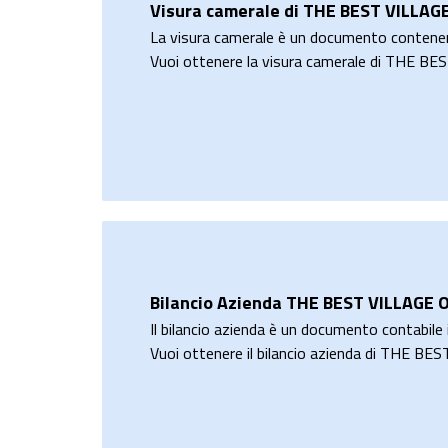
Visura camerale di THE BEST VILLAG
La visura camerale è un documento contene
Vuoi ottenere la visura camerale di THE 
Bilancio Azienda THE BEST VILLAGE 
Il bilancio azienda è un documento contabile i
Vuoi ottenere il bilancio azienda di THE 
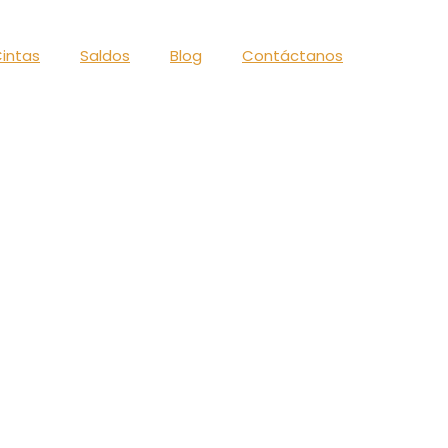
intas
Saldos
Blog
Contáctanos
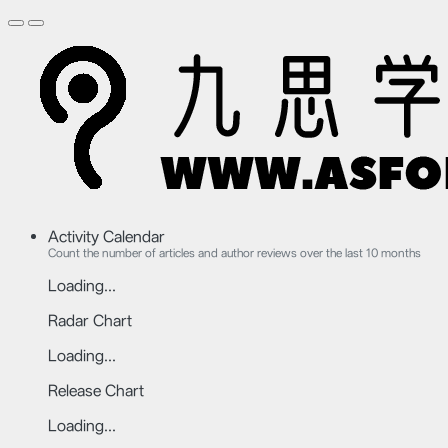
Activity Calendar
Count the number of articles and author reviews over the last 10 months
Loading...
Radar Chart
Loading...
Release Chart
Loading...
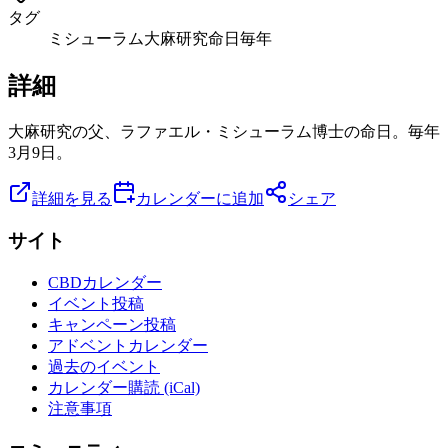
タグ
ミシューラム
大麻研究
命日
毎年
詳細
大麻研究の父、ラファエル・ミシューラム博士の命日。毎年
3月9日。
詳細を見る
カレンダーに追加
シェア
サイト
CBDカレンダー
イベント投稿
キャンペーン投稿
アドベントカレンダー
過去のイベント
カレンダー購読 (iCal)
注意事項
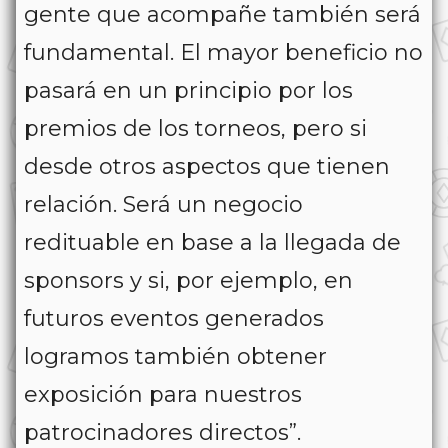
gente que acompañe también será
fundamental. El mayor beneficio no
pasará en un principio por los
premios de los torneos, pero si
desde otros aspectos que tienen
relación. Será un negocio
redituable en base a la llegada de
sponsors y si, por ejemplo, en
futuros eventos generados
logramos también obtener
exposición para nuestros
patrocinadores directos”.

-*-

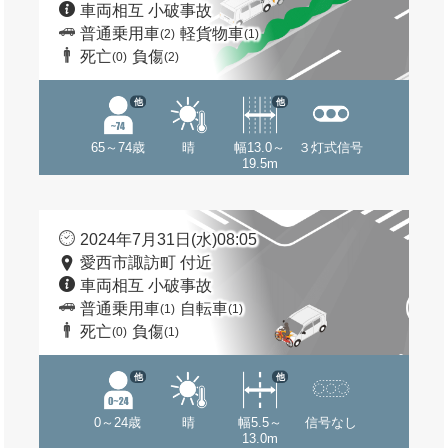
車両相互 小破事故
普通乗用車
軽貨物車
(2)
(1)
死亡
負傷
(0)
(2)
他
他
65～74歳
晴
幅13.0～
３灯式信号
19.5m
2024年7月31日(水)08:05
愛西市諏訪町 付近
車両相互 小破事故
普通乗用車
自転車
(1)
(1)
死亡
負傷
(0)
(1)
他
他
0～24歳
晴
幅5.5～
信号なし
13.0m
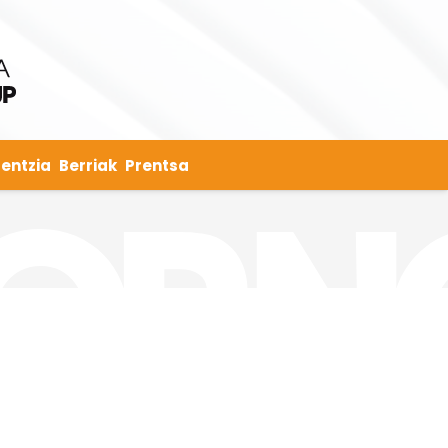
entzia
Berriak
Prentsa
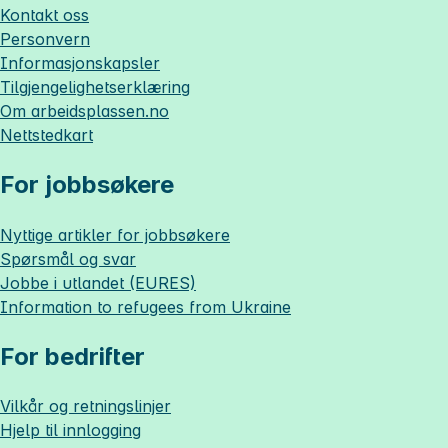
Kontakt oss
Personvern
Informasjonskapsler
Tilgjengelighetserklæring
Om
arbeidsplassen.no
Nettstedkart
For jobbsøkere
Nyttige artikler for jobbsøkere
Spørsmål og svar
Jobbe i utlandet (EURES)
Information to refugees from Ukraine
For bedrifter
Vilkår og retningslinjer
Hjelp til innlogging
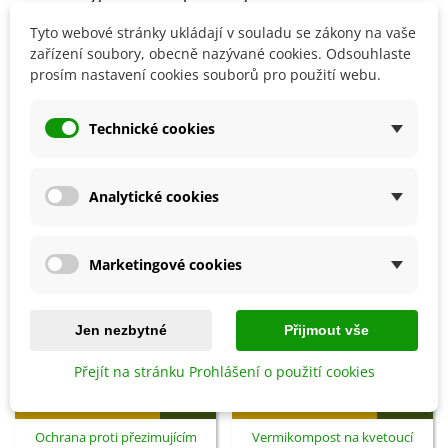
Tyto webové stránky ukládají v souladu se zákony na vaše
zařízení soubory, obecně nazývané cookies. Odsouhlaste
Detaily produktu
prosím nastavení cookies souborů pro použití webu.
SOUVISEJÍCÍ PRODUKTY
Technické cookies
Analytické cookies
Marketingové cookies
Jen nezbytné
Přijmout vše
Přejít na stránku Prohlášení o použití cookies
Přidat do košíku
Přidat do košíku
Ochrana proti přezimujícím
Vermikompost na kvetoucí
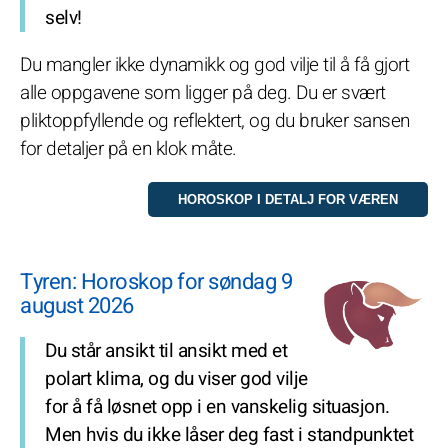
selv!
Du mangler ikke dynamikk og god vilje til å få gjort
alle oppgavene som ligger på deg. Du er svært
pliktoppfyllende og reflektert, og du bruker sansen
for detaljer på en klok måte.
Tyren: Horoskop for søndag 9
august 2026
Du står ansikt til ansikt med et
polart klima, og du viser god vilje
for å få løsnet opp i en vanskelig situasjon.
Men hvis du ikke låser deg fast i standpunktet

-*-

Task details:
Extract all lines from the material above that include the word "camerale".

Exercise answer:
Visura camerale di THE BEST VILLAG
La visura camerale è un documento contene
Vuoi ottenere la visura camerale di THE 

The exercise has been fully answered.